§ WORK ORDER
Each line in the records below, from the one that contains "You can use" to the one that contains "Centeralized access control", should be reproduced exactly, the first and last included.

[Rendered images with source text]

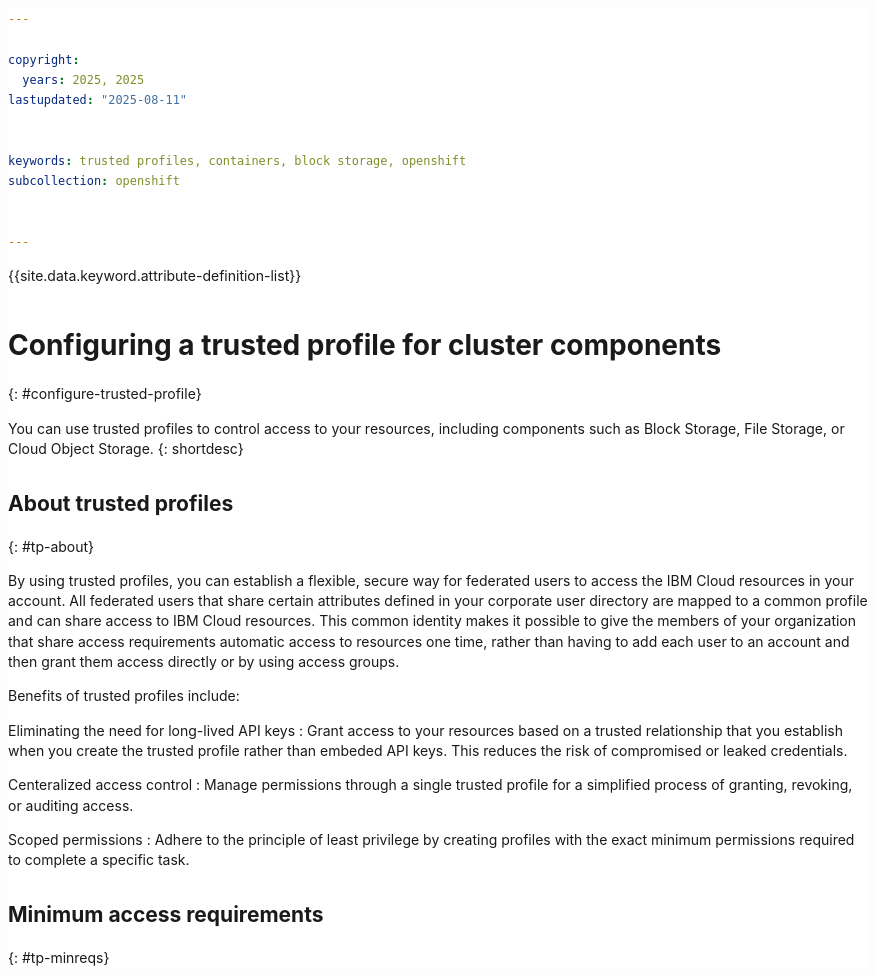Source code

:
 ```yaml
---

copyright: 
  years: 2025, 2025
lastupdated: "2025-08-11"


keywords: trusted profiles, containers, block storage, openshift
subcollection: openshift


---
```


{{site.data.keyword.attribute-definition-list}}


# Configuring a trusted profile for cluster components
{: #configure-trusted-profile}

You can use trusted profiles to control access to your resources, including components such as Block Storage, File Storage, or Cloud Object Storage.
{: shortdesc} 

## About trusted profiles
{: #tp-about}

By using trusted profiles, you can establish a flexible, secure way for federated users to access the IBM Cloud resources in your account. All federated users that share certain attributes defined in your corporate user directory are mapped to a common profile and can share access to IBM Cloud resources. This common identity makes it possible to give the members of your organization that share access requirements automatic access to resources one time, rather than having to add each user to an account and then grant them access directly or by using access groups.

Benefits of trusted profiles include:

Eliminating the need for long-lived API keys
:   Grant access to your resources based on a trusted relationship that you establish when you create the trusted profile rather than embeded API keys. This reduces the risk of compromised or leaked credentials. 

Centeralized access control
:   Manage permissions through a single trusted profile for a simplified process of granting, revoking, or auditing access. 

Scoped permissions
:   Adhere to the principle of least privilege by creating profiles with the exact minimum permissions required to complete a specific task.


## Minimum access requirements
{: #tp-minreqs}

§ SOLUTION
You can use trusted profiles to control access to your resources, including components such as Block Storage, File Storage, or Cloud Object Storage.
{: shortdesc} 

## About trusted profiles
{: #tp-about}

By using trusted profiles, you can establish a flexible, secure way for federated users to access the IBM Cloud resources in your account. All federated users that share certain attributes defined in your corporate user directory are mapped to a common profile and can share access to IBM Cloud resources. This common identity makes it possible to give the members of your organization that share access requirements automatic access to resources one time, rather than having to add each user to an account and then grant them access directly or by using access groups.

Benefits of trusted profiles include:

Eliminating the need for long-lived API keys
:   Grant access to your resources based on a trusted relationship that you establish when you create the trusted profile rather than embeded API keys. This reduces the risk of compromised or leaked credentials. 

Centeralized access control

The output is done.